> [Aim of the exercise]
Each entry is to be retyped without alteration, and no picture is to be included.
== Segment start ==
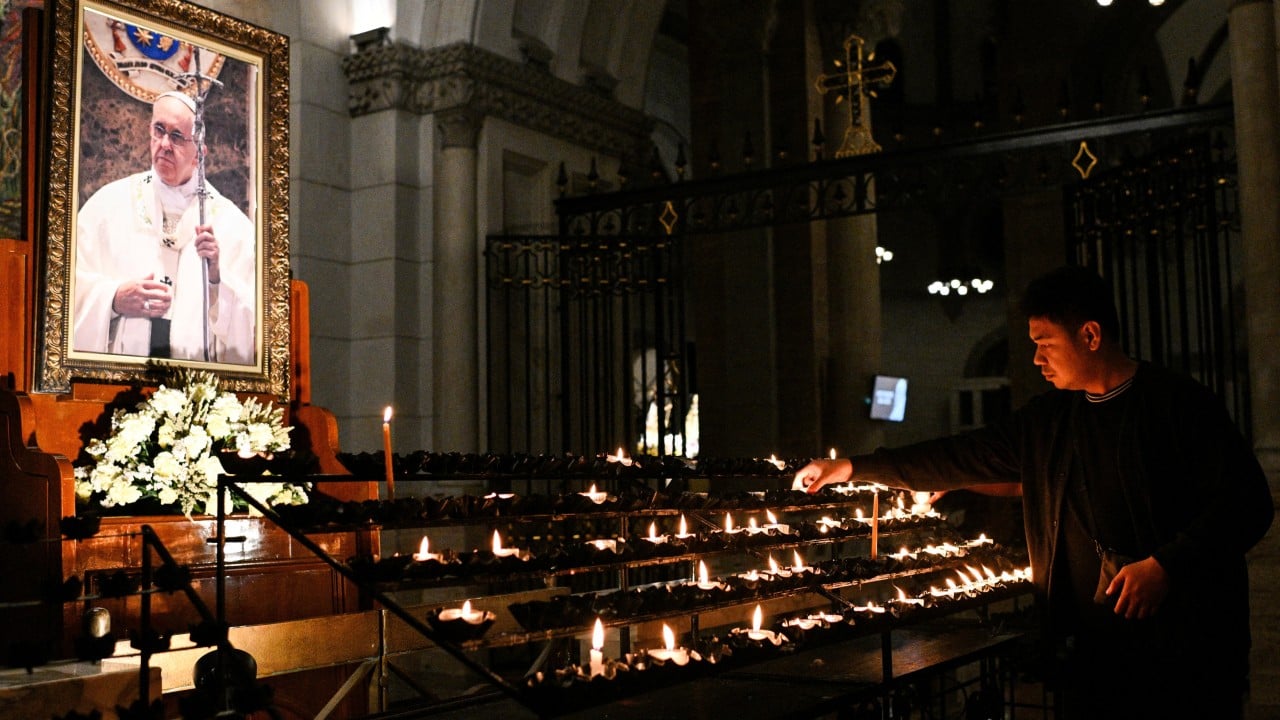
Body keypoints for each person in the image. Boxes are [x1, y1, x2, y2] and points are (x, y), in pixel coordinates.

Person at [794, 266, 1273, 719]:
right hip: (1094, 658)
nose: (1036, 358)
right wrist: (852, 468)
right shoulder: (1053, 420)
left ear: (1090, 335)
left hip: (1185, 653)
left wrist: (1166, 565)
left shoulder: (1178, 405)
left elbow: (1248, 503)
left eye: (1046, 343)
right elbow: (963, 453)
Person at [73, 90, 256, 364]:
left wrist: (217, 279)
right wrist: (113, 298)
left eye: (177, 136)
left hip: (196, 390)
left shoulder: (231, 226)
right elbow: (64, 293)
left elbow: (255, 325)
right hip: (118, 383)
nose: (165, 144)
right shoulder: (107, 206)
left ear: (200, 154)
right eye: (159, 130)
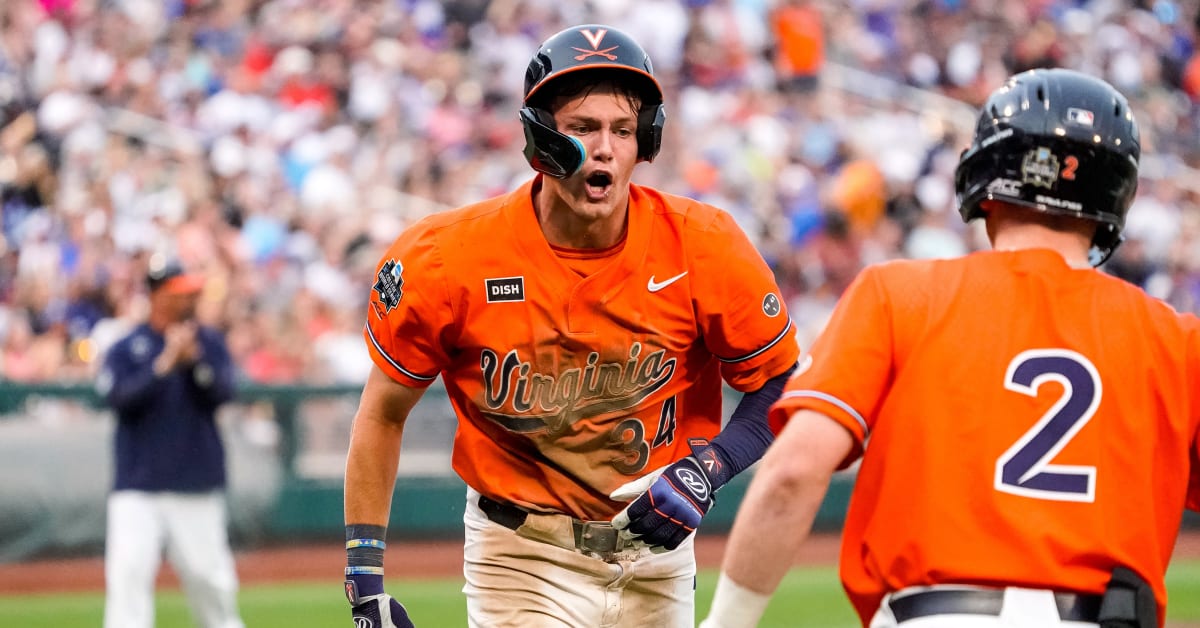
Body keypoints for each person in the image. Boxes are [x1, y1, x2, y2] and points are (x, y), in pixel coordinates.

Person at [701, 68, 1200, 628]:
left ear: (984, 171)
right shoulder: (1177, 339)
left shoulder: (899, 293)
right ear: (1118, 193)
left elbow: (794, 470)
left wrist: (727, 622)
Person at [341, 24, 800, 628]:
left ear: (647, 142)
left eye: (624, 130)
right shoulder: (447, 257)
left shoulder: (702, 245)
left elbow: (784, 380)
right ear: (540, 139)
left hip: (657, 560)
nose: (606, 147)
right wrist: (364, 579)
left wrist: (709, 468)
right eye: (583, 127)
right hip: (520, 553)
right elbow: (382, 413)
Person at [98, 256, 243, 628]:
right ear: (157, 295)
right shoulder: (127, 347)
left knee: (211, 583)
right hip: (138, 485)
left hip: (194, 481)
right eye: (179, 292)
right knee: (127, 581)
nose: (189, 299)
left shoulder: (207, 341)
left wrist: (193, 362)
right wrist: (164, 364)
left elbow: (224, 393)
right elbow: (119, 400)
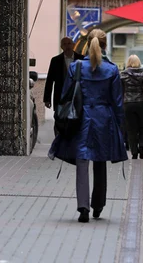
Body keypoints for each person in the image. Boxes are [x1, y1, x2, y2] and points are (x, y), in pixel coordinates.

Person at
== Segment end ==
> [Expected answer]
Body keypoints for each person in the image. Boxes are [x1, y1, x2, y2] and points are (x, y), in pixel coordinates.

Person at [794, 266, 1273, 719]:
right hip: (1094, 658)
nose: (1036, 358)
right wrist: (852, 468)
right shoulder: (1053, 420)
left ear: (1090, 335)
left hip: (1185, 653)
left wrist: (1166, 565)
left shoulder: (1178, 405)
left elbow: (1248, 503)
left eye: (1046, 343)
right elbow: (963, 453)
Person at [73, 90, 256, 364]:
left wrist: (217, 279)
right wrist: (113, 298)
left eye: (177, 136)
left hip: (196, 390)
left shoulder: (231, 226)
right elbow: (64, 293)
left elbow: (255, 325)
right hip: (118, 383)
nose: (165, 144)
right shoulder: (107, 206)
left ear: (200, 154)
right eye: (159, 130)
Body keypoints for each person in the image. Boxes are [x1, y1, x2, y2] and points are (x, y), in pixel coordinates.

Person at [701, 68, 1200, 628]:
left ear: (984, 171)
right shoulder: (1177, 339)
left shoulder: (899, 293)
right ear: (1118, 193)
left elbow: (794, 470)
left wrist: (727, 622)
Person at [341, 24, 800, 628]:
left ear: (647, 142)
left eye: (624, 130)
right shoulder: (447, 257)
left shoulder: (702, 245)
left elbow: (784, 380)
right ear: (540, 139)
left hip: (657, 560)
nose: (606, 147)
right wrist: (364, 579)
left wrist: (709, 468)
right eye: (583, 127)
right hip: (520, 553)
right elbow: (382, 413)
Person at [98, 256, 243, 628]:
right ear: (157, 295)
right shoulder: (127, 347)
left knee: (211, 583)
right hip: (138, 485)
left hip: (194, 481)
right eye: (179, 292)
right knee: (127, 581)
nose: (189, 299)
left shoulder: (207, 341)
left wrist: (193, 362)
right wrist: (164, 364)
left elbow: (224, 393)
right elbow: (119, 400)
Body keypoints for each person in the image. Boxes are [x1, y1, x2, y2] and points are (x, y), in pixel coordinates.

Person at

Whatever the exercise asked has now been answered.